(Stored data)
○ ○ ○ ○
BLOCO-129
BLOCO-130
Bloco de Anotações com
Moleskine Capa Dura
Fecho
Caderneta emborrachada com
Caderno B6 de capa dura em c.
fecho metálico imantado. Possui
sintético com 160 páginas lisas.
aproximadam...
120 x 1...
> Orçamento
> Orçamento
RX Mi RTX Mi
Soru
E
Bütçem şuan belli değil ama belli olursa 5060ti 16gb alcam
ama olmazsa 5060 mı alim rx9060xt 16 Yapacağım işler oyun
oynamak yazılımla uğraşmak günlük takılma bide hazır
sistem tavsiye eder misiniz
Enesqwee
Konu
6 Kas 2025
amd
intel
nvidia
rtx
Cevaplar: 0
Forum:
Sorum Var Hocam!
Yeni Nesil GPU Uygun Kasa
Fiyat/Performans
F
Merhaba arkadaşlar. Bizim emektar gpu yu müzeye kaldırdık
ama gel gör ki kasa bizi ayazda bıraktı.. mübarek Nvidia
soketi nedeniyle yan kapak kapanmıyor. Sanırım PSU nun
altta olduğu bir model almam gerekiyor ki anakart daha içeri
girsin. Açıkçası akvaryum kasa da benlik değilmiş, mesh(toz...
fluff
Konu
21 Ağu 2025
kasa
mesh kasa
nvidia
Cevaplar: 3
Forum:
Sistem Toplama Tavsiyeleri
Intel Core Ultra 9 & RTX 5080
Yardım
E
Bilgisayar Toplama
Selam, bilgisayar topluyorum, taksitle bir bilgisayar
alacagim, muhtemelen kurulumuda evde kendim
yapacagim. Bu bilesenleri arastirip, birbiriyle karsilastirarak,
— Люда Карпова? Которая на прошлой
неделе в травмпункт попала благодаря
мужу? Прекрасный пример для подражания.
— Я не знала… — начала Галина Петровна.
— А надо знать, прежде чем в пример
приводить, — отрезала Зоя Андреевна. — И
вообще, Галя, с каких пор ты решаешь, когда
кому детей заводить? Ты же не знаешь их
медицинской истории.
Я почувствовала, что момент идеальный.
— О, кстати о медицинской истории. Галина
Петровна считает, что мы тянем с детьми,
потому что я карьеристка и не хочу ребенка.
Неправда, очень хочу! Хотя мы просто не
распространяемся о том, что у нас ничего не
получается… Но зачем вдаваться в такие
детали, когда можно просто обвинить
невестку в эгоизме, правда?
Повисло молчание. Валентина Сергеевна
○ ○ ○ ○
Job.
Each line of the data above should appear again in your answer, exactly as given.

Response area.
BLOCO-129
BLOCO-130
Bloco de Anotações com
Moleskine Capa Dura
Fecho
Caderneta emborrachada com
Caderno B6 de capa dura em c.
fecho metálico imantado. Possui
sintético com 160 páginas lisas.
aproximadam...
120 x 1...
> Orçamento
> Orçamento
RX Mi RTX Mi
Soru
E
Bütçem şuan belli değil ama belli olursa 5060ti 16gb alcam
ama olmazsa 5060 mı alim rx9060xt 16 Yapacağım işler oyun
oynamak yazılımla uğraşmak günlük takılma bide hazır
sistem tavsiye eder misiniz
Enesqwee
Konu
6 Kas 2025
amd
intel
nvidia
rtx
Cevaplar: 0
Forum:
Sorum Var Hocam!
Yeni Nesil GPU Uygun Kasa
Fiyat/Performans
F
Merhaba arkadaşlar. Bizim emektar gpu yu müzeye kaldırdık
ama gel gör ki kasa bizi ayazda bıraktı.. mübarek Nvidia
soketi nedeniyle yan kapak kapanmıyor. Sanırım PSU nun
altta olduğu bir model almam gerekiyor ki anakart daha içeri
girsin. Açıkçası akvaryum kasa da benlik değilmiş, mesh(toz...
fluff
Konu
21 Ağu 2025
kasa
mesh kasa
nvidia
Cevaplar: 3
Forum:
Sistem Toplama Tavsiyeleri
Intel Core Ultra 9 & RTX 5080
Yardım
E
Bilgisayar Toplama
Selam, bilgisayar topluyorum, taksitle bir bilgisayar
alacagim, muhtemelen kurulumuda evde kendim
yapacagim. Bu bilesenleri arastirip, birbiriyle karsilastirarak,
— Люда Карпова? Которая на прошлой
неделе в травмпункт попала благодаря
мужу? Прекрасный пример для подражания.
— Я не знала… — начала Галина Петровна.
— А надо знать, прежде чем в пример
приводить, — отрезала Зоя Андреевна. — И
вообще, Галя, с каких пор ты решаешь, когда
кому детей заводить? Ты же не знаешь их
медицинской истории.
Я почувствовала, что момент идеальный.
— О, кстати о медицинской истории. Галина
Петровна считает, что мы тянем с детьми,
потому что я карьеристка и не хочу ребенка.
Неправда, очень хочу! Хотя мы просто не
распространяемся о том, что у нас ничего не
получается… Но зачем вдаваться в такие
детали, когда можно просто обвинить
невестку в эгоизме, правда?
Повисло молчание. Валентина Сергеевна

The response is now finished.